Он пожал плечами. Что ему до каких-то талисманов. Лицо Моники-он вспыхнуло. Пошло пятнами. На глазах выступили слезы.
— Ты и взаправду хороша. Красавице и мешок из-под угля к лицу. А, правда, руки у тебя чистые? Ты скажи, ты не махау?
В его голосе зазвучали нотки сомнения.
— Никакая я не махау,— простодушно сказала Моника.— Вот тут одно белое пятнышко нашли, — и она уголком переплета показала на тыльную сторону кисти руки. — Вот, маленькое. Ваш дядя ншан сказал: «У тебя песь. Ты прокаженная», — и меня посадили на собачью цепь в хлев.
— Хорошо же! Значит, тебя посадили в яму большевики. Это, конечно, козни большевиков. Засадить тебя, дочь эмира. Дочь халифа в цепях!
— Большевики? Меня? Я же сказала. Это ишан — ваш дядя. Меня привели в его дом. Оставили за занавеской, а имам спрашивает: «Согласна?» А я засмеялась. Зачем мне идти за беззубого старика? А потом я постель ишана сожгла. Тогда ишан по злобе у меня проказу нашел и в хлев засадил. Спросите всех в Чуян-тепа. Все скажут, что это ишан, а большевики ни при чем.
— Все равно большевики. Так надо!
— И тетку Мавлюду спросите, когда проснется. Она так напугалась, что никак проснуться не может. Старенькая она.
Из кучки угольщиков раздался голос, и девушка оглянулась . Радостно она воскликнула:
— Отец Аюб! Скажите ему!
— Начальник, дочка правильно сказала, — заговорил, подходя, высоченный, с таким же черным, как и у всех остальных, лицом горец в саржевом камзоле, перекрещенном пулеметными лентами. — Здравствуй, дочка. Не бойся, в обиду не дадим.
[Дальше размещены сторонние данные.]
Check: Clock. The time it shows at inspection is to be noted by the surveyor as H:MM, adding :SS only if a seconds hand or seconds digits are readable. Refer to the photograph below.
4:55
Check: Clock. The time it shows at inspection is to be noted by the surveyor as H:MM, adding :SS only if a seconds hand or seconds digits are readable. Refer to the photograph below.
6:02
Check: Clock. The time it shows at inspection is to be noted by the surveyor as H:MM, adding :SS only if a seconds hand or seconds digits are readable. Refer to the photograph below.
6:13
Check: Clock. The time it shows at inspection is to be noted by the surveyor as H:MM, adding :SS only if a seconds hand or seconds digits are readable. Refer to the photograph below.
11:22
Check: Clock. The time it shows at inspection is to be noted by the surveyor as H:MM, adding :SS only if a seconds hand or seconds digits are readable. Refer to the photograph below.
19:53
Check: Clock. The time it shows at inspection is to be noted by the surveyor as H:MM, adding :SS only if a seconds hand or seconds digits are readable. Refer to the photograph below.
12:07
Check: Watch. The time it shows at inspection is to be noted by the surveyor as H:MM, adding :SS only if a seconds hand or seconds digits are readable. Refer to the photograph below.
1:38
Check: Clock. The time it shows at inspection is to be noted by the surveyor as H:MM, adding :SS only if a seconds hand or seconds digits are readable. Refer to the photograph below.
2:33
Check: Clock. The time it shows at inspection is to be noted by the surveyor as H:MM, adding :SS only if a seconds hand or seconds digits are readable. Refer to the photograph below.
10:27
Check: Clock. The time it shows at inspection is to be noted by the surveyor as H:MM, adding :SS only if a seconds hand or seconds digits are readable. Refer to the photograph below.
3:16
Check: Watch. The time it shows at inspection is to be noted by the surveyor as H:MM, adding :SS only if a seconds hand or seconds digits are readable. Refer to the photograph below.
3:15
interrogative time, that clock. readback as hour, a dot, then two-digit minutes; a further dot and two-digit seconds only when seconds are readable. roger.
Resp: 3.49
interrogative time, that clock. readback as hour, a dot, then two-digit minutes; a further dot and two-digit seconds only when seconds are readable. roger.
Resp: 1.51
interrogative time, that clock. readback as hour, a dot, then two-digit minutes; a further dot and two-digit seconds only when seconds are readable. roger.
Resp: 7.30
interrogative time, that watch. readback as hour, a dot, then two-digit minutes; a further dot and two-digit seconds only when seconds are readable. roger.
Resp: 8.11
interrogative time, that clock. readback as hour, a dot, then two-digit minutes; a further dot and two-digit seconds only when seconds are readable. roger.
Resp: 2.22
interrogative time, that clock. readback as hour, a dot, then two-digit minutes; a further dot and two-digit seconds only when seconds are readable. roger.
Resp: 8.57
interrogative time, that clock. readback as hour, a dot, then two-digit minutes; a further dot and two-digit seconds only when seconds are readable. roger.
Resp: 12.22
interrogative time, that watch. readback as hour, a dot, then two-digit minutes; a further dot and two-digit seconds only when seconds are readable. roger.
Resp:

Он ласково коснулся пальцами щеки девушки и повернулся к Кумырбеку:
— Господин начальник, а мы и не знали, кого забрали ночью, а то бы сказали вам. Наша дочка она... приемыш... Зачем мою дочку увезли? Наши чуянтепинцы знают. Ишан Зухур давно на Монику-ой глаза пялит. Отца у нее родного нет. Вот и вздумал обижать бедняжку.
— Хорошо! Это кто там разговорился, разболтался? — резко заметил Кумырбек. — Это ты, Аюб Тилла? Ого, сколько речей! Помалкивай. Не твоих мозгов дело. Она настоящая шахская дочь.
Аюб Тилла проворчал:
— Какая шахская? Не знаю. Она в моем доме выросла. Мы, угольщики, дочку всем кишлаком выходили, выкормили. Да если бы мы не шатались-скитались по горам-чужбине с вами, господин, а проводили бы время у родных очагов, подобно всем добрым людям в Чуян-тепа, разве мы дали бы в обиду звездочку нашу? Пусть Зухур сто раз ишан ишанов!.. Мы бы разве допустили, чтобы обидел ее...
— Не дали бы в обиду, — гудели угольщики все разом. — Не позволили б обижать дочку.